• Extracted records
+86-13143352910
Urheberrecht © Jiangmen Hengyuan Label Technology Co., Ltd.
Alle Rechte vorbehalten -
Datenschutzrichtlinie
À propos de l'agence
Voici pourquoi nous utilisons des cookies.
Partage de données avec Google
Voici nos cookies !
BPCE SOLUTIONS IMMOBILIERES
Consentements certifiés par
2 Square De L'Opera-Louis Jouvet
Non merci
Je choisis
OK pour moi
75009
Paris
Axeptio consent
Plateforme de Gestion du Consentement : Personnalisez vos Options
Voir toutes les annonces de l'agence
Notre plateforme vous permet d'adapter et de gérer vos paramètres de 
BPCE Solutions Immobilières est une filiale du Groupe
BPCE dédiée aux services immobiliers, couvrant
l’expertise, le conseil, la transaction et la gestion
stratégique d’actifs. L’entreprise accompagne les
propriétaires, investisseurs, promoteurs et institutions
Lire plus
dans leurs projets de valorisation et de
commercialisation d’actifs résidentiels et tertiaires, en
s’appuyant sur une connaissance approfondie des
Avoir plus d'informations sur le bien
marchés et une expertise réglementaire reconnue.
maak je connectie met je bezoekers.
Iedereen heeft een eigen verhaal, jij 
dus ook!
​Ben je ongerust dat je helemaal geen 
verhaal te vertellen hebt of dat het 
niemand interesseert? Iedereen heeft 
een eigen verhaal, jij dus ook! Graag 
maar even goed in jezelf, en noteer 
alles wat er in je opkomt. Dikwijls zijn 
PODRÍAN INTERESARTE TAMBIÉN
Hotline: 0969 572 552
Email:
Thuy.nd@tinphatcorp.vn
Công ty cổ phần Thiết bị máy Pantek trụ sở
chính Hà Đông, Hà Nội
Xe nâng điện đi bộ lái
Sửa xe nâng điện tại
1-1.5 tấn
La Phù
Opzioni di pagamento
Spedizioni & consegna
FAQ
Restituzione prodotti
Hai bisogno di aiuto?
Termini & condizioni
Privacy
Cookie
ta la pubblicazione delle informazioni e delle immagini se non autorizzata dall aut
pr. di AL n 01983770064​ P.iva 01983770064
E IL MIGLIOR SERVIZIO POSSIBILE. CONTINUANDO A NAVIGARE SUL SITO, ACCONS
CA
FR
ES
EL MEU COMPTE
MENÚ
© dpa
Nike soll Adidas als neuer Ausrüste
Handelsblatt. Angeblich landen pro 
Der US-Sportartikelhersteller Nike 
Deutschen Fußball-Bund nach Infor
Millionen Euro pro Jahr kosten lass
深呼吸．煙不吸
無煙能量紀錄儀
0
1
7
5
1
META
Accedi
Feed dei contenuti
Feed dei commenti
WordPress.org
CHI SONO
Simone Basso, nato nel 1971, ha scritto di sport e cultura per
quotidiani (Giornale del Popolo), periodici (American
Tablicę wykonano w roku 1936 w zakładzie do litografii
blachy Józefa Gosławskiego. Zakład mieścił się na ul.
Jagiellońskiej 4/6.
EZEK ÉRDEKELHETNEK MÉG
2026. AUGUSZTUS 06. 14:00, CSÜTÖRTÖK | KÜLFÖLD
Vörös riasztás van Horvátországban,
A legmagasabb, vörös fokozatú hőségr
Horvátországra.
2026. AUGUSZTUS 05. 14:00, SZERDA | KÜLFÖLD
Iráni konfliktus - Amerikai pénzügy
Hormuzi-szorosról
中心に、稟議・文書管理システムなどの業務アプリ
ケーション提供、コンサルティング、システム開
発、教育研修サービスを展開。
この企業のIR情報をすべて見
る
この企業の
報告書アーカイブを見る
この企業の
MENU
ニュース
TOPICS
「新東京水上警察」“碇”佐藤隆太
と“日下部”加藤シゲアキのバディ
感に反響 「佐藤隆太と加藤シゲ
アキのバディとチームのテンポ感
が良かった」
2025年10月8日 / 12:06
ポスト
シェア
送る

• WHAT TO WORK ON
Check each line of the records above, and copy those that hold the word "Feed".

• TASK OUTPUT
Feed dei contenuti
Feed dei commenti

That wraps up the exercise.